The Estonian market’s vibrant ecosystem is a template for Poland, and could spell a lot of opportunity, he continued. The key to unlocking Poland’s defence tech potential, Tamkivi added, is viewing start-ups as potential future GDP drivers, instead of dismissing them as “some guys playing with drones.”
There is a lot of room for growth. Despite having an economy twenty times larger than Estonia’s, Poland’s total venture capital investment was just €800 million in 2025, only twice much as Estonia’s in the same period.
Tamkivi highlighted what he perceived as a common mistake of Polish start-ups: falling into the “local market trap.” Admittedly, this can impact startups in any country with a large-enough domestic customer base, but in more mature ecosystems, such as in Germany and France, founders have learned to look beyond domestic customers as their sole focus. Startups in the still-young Polish ecosystem, he said, still focus too much on their domestic market.

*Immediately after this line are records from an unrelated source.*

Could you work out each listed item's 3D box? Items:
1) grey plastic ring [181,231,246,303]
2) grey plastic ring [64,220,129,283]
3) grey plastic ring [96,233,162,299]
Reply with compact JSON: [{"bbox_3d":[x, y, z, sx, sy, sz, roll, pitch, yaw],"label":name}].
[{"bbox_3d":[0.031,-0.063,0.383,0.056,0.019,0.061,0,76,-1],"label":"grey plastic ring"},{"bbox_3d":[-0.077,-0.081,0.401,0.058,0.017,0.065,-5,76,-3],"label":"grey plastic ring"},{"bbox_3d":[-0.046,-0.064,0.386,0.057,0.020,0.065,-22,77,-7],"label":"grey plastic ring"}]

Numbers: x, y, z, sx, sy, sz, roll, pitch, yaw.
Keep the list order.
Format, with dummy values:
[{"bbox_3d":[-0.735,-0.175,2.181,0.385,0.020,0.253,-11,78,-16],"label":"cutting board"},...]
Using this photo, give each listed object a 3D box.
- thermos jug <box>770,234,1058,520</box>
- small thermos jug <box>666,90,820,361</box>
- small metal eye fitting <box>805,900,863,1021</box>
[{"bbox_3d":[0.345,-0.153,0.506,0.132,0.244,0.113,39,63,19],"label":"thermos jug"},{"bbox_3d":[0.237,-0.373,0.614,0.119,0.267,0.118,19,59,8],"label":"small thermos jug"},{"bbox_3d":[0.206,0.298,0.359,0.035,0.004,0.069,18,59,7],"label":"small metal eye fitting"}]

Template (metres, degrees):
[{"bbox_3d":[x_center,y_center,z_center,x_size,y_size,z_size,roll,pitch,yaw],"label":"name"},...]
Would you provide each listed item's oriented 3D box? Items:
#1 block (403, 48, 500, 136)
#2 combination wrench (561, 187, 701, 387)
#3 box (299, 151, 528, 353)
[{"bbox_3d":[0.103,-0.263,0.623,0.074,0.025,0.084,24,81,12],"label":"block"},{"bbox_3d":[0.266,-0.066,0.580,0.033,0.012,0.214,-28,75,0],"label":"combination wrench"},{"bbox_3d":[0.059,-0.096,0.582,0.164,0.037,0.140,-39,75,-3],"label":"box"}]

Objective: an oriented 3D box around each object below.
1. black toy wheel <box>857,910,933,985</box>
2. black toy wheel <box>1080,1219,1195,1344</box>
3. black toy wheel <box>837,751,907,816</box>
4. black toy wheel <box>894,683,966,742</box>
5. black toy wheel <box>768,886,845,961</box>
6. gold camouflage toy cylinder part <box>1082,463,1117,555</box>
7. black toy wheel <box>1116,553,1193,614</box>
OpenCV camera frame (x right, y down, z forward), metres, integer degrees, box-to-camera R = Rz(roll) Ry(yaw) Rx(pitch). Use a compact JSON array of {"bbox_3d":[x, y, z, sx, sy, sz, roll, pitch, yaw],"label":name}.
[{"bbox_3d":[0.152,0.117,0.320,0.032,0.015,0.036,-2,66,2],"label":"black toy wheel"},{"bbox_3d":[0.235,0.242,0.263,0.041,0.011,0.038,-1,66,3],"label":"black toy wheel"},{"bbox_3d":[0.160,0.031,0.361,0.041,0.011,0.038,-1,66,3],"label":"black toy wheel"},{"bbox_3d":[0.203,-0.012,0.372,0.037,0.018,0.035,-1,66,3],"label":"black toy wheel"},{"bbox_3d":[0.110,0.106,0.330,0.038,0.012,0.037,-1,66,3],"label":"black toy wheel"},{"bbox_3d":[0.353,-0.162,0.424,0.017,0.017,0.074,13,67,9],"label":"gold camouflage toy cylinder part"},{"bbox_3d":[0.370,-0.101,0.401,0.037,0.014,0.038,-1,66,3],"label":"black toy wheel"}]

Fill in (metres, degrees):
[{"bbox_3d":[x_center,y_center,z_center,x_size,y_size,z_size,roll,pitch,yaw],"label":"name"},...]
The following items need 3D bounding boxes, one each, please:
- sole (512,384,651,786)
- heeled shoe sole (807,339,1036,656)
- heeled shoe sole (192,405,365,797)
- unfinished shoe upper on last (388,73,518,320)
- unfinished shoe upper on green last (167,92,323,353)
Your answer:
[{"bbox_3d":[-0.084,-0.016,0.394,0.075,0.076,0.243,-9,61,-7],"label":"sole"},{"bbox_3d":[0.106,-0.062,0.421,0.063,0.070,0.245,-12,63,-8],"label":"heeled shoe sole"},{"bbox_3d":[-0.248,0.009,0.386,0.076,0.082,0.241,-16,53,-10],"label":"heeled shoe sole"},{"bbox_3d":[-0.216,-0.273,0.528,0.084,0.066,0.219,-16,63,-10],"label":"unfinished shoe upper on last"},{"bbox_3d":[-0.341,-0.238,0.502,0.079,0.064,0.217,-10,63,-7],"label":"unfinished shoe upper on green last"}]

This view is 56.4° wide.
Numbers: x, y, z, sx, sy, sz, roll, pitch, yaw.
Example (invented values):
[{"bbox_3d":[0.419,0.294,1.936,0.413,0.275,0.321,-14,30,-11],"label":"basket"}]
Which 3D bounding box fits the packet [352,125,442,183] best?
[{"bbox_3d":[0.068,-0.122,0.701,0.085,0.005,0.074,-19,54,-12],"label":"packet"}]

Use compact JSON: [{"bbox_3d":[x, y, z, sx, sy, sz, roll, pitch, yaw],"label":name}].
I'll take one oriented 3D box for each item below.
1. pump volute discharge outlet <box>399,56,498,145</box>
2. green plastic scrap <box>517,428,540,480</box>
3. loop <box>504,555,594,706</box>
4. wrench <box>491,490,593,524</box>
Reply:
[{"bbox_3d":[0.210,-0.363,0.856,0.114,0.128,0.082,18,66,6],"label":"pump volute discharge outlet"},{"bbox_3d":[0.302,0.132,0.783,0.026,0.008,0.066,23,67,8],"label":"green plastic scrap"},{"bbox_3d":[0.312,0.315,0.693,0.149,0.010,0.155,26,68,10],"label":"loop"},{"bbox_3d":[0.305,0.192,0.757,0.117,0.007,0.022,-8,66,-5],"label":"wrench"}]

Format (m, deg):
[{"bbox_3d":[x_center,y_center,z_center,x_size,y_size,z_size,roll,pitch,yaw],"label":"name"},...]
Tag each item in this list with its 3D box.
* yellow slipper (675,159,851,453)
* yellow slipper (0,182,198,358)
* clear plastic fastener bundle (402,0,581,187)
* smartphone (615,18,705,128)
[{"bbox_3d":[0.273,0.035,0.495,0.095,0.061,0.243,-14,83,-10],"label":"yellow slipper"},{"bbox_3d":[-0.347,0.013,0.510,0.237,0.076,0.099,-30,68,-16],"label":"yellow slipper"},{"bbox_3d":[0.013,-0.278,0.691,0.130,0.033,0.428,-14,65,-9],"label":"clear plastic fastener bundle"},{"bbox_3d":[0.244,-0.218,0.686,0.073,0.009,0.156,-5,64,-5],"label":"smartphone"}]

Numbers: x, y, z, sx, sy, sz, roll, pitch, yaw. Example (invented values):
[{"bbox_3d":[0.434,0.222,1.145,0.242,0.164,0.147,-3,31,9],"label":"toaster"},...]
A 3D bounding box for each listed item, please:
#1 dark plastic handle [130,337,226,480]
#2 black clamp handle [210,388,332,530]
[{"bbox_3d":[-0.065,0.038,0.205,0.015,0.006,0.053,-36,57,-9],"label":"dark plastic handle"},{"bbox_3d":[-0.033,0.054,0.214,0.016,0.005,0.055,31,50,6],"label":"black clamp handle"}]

However, Tamkivi also extends the idea of a limiting trap to Europe as a whole, which is an interesting position considering the conversation these days about European sovereignty.
“A very common misconception,” he said, “at a pan-European level is that Europe needs to build tech for Europe.”
He countered: “The only mindset that matters is how we can build global champions in respective fields that just happen to come from Europe.”
This is the founding principle behind Plural, which Tamkivi co-founded. One of the prime aims of the VC is to “have a GDP-level impact on Europe,” building on the experience its managers picked up in their prior careers as founders. Of course all VCs want to fund companies that grow huge, but stating it in terms of Europe’s economic future makes Plural stand out among European VCs.
As for defence tech, Plural’s focus on it underscores how the sector is growing in acceptance as a legitimate vertical for private investors on the continent, a relatively recent shift. Perhaps because of the roots of its founders and the proximity that Estonia has to Russia, Plural was an early mover in defence, deep tech and the wider resilience thesis, with its portfolio including the likes of Helsing, Frankenburg Technologies, Hypersonica, Augur, and more.
“We’re not a defence fund, we are truly generalist,” Tamkivi said, “but because we’re going after the most ambitious problems and the most ambitious people we can find, these days there is nothing more ambitious than actually defending our democracies.”
Tamkivi’s comments on stage about building Europe’s global industry leaders were echoed in the same week in Brussels, as Competition Commissioner Teresa Ribera told the Financial Times that the EU would relax merger rules in a bid to create “European champions.”